** Start GIVEN INFORMATION **
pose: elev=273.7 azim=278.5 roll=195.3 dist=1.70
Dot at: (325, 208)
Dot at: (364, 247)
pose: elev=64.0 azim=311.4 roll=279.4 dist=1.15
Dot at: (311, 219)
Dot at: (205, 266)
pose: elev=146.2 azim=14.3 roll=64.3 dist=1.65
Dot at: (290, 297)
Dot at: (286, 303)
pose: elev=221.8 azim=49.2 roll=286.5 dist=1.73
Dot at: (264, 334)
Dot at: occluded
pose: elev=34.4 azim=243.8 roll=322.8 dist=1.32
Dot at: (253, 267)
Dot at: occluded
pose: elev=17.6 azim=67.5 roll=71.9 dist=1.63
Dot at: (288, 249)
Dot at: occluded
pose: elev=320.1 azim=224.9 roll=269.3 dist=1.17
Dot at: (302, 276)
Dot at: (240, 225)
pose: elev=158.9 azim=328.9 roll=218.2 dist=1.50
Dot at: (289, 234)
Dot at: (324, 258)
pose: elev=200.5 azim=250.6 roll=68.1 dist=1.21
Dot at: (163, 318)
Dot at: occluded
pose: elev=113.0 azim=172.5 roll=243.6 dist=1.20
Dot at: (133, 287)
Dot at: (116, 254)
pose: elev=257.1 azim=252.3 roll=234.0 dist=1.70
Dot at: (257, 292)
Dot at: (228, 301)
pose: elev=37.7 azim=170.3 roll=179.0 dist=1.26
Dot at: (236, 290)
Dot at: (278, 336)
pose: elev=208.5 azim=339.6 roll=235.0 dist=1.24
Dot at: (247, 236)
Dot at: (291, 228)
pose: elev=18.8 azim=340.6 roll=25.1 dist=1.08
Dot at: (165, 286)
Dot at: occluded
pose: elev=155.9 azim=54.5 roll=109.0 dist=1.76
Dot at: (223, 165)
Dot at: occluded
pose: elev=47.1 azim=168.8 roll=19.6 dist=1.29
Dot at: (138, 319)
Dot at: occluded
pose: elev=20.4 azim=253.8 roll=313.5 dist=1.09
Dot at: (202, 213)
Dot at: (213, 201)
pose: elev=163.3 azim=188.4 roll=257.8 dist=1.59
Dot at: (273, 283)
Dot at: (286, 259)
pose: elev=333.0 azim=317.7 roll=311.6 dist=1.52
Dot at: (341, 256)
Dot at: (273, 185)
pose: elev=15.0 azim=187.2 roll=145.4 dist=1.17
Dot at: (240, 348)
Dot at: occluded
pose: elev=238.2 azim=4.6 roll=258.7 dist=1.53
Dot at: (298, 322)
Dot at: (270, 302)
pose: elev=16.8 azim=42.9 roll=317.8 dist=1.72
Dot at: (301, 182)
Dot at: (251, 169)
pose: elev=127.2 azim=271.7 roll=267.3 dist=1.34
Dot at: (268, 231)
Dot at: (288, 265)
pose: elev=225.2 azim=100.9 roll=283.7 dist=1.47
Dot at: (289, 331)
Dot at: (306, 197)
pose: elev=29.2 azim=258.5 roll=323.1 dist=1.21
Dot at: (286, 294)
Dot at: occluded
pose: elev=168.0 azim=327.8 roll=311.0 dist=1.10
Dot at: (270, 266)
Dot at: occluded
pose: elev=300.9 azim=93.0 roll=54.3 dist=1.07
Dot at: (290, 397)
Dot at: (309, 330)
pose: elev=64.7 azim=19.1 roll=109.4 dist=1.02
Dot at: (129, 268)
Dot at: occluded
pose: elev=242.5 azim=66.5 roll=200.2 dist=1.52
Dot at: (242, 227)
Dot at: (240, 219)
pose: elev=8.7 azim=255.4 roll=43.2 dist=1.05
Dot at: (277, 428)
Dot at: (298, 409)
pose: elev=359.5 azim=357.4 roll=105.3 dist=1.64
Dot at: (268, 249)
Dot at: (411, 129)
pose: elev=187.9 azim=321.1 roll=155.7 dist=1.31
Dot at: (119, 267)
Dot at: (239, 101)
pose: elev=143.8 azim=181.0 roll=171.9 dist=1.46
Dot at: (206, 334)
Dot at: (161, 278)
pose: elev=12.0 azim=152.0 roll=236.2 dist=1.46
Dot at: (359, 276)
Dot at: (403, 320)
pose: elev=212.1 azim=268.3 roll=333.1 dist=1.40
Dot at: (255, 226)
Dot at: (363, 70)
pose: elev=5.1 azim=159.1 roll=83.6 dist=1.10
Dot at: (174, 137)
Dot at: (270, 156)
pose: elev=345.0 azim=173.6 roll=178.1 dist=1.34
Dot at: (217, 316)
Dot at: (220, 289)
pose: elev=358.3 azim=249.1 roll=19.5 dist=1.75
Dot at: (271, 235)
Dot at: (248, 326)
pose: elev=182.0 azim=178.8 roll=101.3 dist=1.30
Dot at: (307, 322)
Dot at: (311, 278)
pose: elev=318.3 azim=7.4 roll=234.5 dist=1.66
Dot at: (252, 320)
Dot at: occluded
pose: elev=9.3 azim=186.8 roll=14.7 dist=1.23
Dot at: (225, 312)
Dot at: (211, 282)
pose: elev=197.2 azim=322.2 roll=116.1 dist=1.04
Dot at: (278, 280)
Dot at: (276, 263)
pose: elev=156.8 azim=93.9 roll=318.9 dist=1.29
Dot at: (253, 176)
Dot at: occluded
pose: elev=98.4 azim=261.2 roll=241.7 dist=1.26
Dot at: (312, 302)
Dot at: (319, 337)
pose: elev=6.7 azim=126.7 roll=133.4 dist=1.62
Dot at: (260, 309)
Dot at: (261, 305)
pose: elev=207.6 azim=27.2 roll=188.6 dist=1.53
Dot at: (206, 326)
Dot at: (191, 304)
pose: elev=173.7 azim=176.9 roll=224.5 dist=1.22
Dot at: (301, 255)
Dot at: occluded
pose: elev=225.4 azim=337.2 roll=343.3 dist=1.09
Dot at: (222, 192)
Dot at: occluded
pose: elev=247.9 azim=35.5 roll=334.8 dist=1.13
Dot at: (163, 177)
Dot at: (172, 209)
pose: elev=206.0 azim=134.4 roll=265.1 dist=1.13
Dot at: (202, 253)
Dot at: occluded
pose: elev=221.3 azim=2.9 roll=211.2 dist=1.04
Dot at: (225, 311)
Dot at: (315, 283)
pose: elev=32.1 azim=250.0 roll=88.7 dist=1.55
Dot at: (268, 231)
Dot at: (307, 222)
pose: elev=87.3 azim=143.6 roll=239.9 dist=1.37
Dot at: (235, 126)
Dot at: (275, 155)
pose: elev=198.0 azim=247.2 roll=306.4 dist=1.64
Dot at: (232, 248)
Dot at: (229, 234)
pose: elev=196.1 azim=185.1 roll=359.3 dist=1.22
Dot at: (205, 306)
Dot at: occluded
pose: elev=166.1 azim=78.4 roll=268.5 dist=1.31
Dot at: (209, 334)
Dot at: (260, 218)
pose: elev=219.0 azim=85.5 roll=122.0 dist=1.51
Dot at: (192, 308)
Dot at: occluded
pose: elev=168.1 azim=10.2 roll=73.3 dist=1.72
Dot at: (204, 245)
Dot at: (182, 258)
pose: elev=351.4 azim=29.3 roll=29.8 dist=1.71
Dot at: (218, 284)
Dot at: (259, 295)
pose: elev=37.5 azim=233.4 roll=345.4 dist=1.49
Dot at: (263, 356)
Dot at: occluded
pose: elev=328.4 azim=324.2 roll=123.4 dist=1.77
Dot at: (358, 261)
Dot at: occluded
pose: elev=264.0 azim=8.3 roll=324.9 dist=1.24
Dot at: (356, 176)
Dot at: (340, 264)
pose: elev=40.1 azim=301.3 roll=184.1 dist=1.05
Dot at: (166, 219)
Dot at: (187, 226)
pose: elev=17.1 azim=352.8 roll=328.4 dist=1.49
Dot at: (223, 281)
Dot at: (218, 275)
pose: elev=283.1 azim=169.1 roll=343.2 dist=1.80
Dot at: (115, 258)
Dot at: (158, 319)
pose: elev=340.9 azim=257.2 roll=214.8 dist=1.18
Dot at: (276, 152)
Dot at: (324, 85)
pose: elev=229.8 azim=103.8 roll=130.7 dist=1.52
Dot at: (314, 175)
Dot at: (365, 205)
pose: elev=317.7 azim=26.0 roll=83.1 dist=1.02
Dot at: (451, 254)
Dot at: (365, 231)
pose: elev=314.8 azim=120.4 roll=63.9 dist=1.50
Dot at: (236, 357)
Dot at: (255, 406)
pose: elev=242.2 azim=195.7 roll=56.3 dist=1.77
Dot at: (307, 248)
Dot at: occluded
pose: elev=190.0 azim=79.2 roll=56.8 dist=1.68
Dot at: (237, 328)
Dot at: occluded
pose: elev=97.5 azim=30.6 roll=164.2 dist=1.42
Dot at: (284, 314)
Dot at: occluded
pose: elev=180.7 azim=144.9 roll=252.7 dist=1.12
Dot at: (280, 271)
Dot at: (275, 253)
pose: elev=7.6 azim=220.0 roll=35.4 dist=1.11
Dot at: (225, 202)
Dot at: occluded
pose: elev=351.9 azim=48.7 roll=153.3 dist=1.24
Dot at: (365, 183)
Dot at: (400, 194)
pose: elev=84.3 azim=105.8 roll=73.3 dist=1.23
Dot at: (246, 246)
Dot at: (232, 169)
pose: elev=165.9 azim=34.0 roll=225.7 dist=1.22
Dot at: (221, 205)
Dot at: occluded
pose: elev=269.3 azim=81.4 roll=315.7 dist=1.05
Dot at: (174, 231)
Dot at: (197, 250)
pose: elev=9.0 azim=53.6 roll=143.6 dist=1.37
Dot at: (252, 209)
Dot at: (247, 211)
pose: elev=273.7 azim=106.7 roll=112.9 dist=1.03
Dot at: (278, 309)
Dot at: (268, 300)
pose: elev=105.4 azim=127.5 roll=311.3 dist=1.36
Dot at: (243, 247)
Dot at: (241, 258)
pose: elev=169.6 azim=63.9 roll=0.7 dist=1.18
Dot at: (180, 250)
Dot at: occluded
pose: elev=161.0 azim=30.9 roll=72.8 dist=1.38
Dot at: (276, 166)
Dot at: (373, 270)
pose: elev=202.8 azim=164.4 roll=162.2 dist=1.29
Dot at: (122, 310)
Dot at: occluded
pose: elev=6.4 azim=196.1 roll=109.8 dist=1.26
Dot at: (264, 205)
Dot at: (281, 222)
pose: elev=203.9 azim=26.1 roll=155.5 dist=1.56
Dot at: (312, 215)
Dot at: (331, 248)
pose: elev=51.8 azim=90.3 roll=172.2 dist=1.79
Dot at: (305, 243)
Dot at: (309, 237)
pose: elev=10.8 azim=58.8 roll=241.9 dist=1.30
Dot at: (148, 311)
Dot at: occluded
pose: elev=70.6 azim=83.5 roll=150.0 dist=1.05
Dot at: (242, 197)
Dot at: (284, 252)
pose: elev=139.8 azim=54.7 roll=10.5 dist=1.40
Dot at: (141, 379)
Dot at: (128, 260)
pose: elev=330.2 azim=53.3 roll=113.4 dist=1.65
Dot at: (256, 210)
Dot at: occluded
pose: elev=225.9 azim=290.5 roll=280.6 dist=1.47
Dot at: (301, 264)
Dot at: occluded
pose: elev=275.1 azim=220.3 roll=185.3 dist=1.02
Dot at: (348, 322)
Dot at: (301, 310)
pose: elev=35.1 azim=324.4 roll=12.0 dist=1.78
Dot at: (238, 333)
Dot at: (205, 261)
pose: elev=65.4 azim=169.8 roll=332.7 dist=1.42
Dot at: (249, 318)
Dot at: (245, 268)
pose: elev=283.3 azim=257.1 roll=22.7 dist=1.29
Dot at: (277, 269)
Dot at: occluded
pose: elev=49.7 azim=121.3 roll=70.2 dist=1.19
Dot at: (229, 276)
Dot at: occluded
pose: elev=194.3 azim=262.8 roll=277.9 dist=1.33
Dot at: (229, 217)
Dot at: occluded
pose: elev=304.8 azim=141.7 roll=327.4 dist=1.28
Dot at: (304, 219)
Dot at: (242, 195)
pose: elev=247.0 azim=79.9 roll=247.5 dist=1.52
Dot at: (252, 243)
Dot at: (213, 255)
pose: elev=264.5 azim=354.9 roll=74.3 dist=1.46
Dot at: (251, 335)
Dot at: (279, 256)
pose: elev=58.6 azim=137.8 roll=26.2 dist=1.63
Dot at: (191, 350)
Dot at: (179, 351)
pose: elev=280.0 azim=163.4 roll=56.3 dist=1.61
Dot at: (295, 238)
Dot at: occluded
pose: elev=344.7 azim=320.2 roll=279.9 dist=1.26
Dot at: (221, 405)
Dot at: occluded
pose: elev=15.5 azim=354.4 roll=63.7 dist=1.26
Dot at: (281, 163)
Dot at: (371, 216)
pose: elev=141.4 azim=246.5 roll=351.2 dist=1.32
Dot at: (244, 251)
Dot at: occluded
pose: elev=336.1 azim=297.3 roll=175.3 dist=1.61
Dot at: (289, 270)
** End GIVEN INFORMATION **
SET PROBLEM
Could you recast only the lines from the one containing "pose: elev=257.1 azim=252.3" down to the one containing "Dot at: (291, 228)", both included, as a JSON list of strings with one string per line and blank lines omitted?

TASK OUTPUT
[
  "pose: elev=257.1 azim=252.3 roll=234.0 dist=1.70",
  "Dot at: (257, 292)",
  "Dot at: (228, 301)",
  "pose: elev=37.7 azim=170.3 roll=179.0 dist=1.26",
  "Dot at: (236, 290)",
  "Dot at: (278, 336)",
  "pose: elev=208.5 azim=339.6 roll=235.0 dist=1.24",
  "Dot at: (247, 236)",
  "Dot at: (291, 228)"
]